CHALLENGE: Copy out every line of the listing below word for word.

DATA EXCERPTS:
## Start

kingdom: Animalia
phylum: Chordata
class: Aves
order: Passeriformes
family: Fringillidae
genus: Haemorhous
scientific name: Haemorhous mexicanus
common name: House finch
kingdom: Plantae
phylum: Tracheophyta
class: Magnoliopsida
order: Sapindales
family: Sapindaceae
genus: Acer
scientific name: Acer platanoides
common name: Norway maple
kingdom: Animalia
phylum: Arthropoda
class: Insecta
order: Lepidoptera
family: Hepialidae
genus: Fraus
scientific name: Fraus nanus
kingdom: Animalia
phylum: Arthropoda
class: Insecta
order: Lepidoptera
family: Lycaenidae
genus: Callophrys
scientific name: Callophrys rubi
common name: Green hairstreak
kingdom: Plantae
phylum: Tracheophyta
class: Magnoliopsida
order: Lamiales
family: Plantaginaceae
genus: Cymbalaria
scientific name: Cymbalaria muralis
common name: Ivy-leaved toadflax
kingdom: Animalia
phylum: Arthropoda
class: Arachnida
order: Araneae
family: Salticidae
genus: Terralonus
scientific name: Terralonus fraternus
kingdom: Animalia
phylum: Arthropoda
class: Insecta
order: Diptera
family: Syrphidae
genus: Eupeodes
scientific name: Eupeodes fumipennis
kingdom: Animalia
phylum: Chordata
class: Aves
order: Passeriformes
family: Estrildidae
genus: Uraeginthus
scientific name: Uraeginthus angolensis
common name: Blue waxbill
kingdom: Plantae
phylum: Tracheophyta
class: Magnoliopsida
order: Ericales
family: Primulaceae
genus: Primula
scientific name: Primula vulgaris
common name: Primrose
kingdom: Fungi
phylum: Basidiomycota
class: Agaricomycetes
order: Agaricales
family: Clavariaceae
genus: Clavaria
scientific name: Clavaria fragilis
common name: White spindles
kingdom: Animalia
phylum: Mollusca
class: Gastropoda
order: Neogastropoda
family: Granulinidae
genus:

## End

RESULT OF THIS TASK:
kingdom: Animalia
phylum: Chordata
class: Aves
order: Passeriformes
family: Fringillidae
genus: Haemorhous
scientific name: Haemorhous mexicanus
common name: House finch
kingdom: Plantae
phylum: Tracheophyta
class: Magnoliopsida
order: Sapindales
family: Sapindaceae
genus: Acer
scientific name: Acer platanoides
common name: Norway maple
kingdom: Animalia
phylum: Arthropoda
class: Insecta
order: Lepidoptera
family: Hepialidae
genus: Fraus
scientific name: Fraus nanus
kingdom: Animalia
phylum: Arthropoda
class: Insecta
order: Lepidoptera
family: Lycaenidae
genus: Callophrys
scientific name: Callophrys rubi
common name: Green hairstreak
kingdom: Plantae
phylum: Tracheophyta
class: Magnoliopsida
order: Lamiales
family: Plantaginaceae
genus: Cymbalaria
scientific name: Cymbalaria muralis
common name: Ivy-leaved toadflax
kingdom: Animalia
phylum: Arthropoda
class: Arachnida
order: Araneae
family: Salticidae
genus: Terralonus
scientific name: Terralonus fraternus
kingdom: Animalia
phylum: Arthropoda
class: Insecta
order: Diptera
family: Syrphidae
genus: Eupeodes
scientific name: Eupeodes fumipennis
kingdom: Animalia
phylum: Chordata
class: Aves
order: Passeriformes
family: Estrildidae
genus: Uraeginthus
scientific name: Uraeginthus angolensis
common name: Blue waxbill
kingdom: Plantae
phylum: Tracheophyta
class: Magnoliopsida
order: Ericales
family: Primulaceae
genus: Primula
scientific name: Primula vulgaris
common name: Primrose
kingdom: Fungi
phylum: Basidiomycota
class: Agaricomycetes
order: Agaricales
family: Clavariaceae
genus: Clavaria
scientific name: Clavaria fragilis
common name: White spindles
kingdom: Animalia
phylum: Mollusca
class: Gastropoda
order: Neogastropoda
family: Granulinidae
genus:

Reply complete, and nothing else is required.